Penicillin was discovered in 1928 by bacteriologist Alexander Fleming, working at St. Mary’s Hospital in London. It was not until 1939 that a group of scientists at England's Oxford University began intensive research and was able to demonstrate penicillin's ability to kill infectious bacteria. As the war with Germany continued to drain industrial and government resources, the British scientists could not produce the quantities of penicillin needed for clinical trials on humans and turned to the United States for help. They were quickly referred to the Peoria lab where scientists were already working on fermentation methods to increase the growth rate of fungal cultures. Arriving on July 14, 1941, work on the challenge began the very next day.
Pumping air into deep vats containing corn-steep liquor (a non-alcoholic by-product of the wet milling process) and adding other key ingredients was shown to produce faster growth and larger amounts of penicillin than the previous surface-growth method.

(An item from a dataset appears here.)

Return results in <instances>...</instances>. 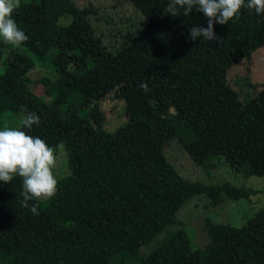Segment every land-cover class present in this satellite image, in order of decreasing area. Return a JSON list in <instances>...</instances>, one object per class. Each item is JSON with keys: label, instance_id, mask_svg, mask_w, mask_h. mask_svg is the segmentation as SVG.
Masks as SVG:
<instances>
[{"label": "trees", "instance_id": "1", "mask_svg": "<svg viewBox=\"0 0 264 264\" xmlns=\"http://www.w3.org/2000/svg\"><path fill=\"white\" fill-rule=\"evenodd\" d=\"M25 1L39 6L19 25L28 39L0 41V127L36 112L39 124L24 130L53 146L63 142L69 173L38 203L39 215L21 207L19 177L0 185V264H264V207L238 227L205 218L200 248L176 217L194 197L217 207L255 191L188 181L163 152L174 139L200 168L221 157L242 177L264 175V84L242 100L220 96L215 107L203 98L264 45V19L242 8L238 19L214 22L216 39L193 41L187 29L206 26L202 13L171 16L168 0H130L144 26L110 49L88 20L92 9L73 0ZM36 66L48 69L37 81L43 96L28 77ZM116 90L126 122L106 132L100 102Z\"/></svg>", "mask_w": 264, "mask_h": 264}, {"label": "rangeland", "instance_id": "2", "mask_svg": "<svg viewBox=\"0 0 264 264\" xmlns=\"http://www.w3.org/2000/svg\"><path fill=\"white\" fill-rule=\"evenodd\" d=\"M79 8H90L92 14L88 20L96 34L110 49H116L129 42L133 33L144 26L143 15L133 6L130 0H73ZM46 6V5H44ZM39 6L29 1L20 0L19 7L14 10L13 17L18 25L28 17L34 15ZM61 24L67 21L61 19ZM48 74L47 68L34 67L28 72L32 90L39 96H43L38 79ZM225 76L216 79L213 87L208 88L203 96L205 107L218 105L220 96L229 93H237L241 100L255 94L264 84V45L255 49L249 56L230 66ZM256 86V89H253ZM232 90V91H231ZM116 91H112L100 102L103 112L102 128L106 132H113L117 127L126 122L124 102L115 97ZM239 102H235L237 104ZM227 108V106H225ZM223 107H218L220 114ZM84 110H81L82 113ZM23 113L3 121L1 127H19ZM163 152L168 161L174 166L181 177L188 181H199L203 184H216L227 181L236 187H244L255 191L249 199L226 201L217 207L208 206L205 197L199 196L190 199L177 212L178 220L185 223L186 231L195 247H203L207 237L203 228L205 218L213 222L229 224L234 227L241 225L243 217L253 214L254 211L264 207V175L242 177L231 171L228 164L221 157H213L209 162L213 167L200 168L197 166L185 150L174 139L163 143ZM57 178L68 175L67 157L64 149L57 154V165L54 169ZM177 228L176 226L172 227ZM163 236L158 235L148 245L140 249L145 254L155 246L156 241Z\"/></svg>", "mask_w": 264, "mask_h": 264}, {"label": "clouds", "instance_id": "3", "mask_svg": "<svg viewBox=\"0 0 264 264\" xmlns=\"http://www.w3.org/2000/svg\"><path fill=\"white\" fill-rule=\"evenodd\" d=\"M20 0H0V41L19 45L28 39L19 27L13 12ZM167 14L178 12L188 15L195 10L206 17V26L193 23L188 29V38L196 41L216 39L213 24L224 25L239 18L242 8L264 19V0H168ZM140 87L147 89L141 82ZM36 112H27L21 119L22 127H0V185L9 183L14 177L21 181L20 205L33 215H39L38 203L51 199L57 192L58 178L54 169L57 154L63 149V142L55 146L42 137L27 133L24 129L39 124ZM31 202V203H29Z\"/></svg>", "mask_w": 264, "mask_h": 264}]
</instances>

Ironically, after a worldwide search, a strain of penicillium on a moldy cantaloupe from a Peoria market was found to produce the largest amount of penicillin when improved and grown in deep-vat, submerged conditions.
Production methods and samples of the new strain were transferred both to other research groups and private industry and clinical trials were performed in 1943. When the trials showed that penicillin was the most-effective antibacterial agent to date, penicillin production quickly was scaled up and the antibiotic was made available in quantity to treat Allied soldiers wounded on D-Day. As production increased, the price dropped from nearly priceless in 1940, to $20 per dose in July 1943, to $0.55 per dose three years later.
The acceleration of penicillin production was one of the most successful achievements of American chemists and chemical engineers, establishing the production of antibiotics and fostering today's pharmaceutical industry. While it was often called the “wonder drug” because of its effectiveness, one of penicillin’s true wonders was the short development time from recognizing its value to mass availability.
Three members of the British group were awarded the Nobel Prize as a result of their work. Dr. Andrew J. Moyer of the American team was inducted into the Inventors Hall of Fame and both the British and Peoria Laboratories were designated as International Historic Chemical Landmarks.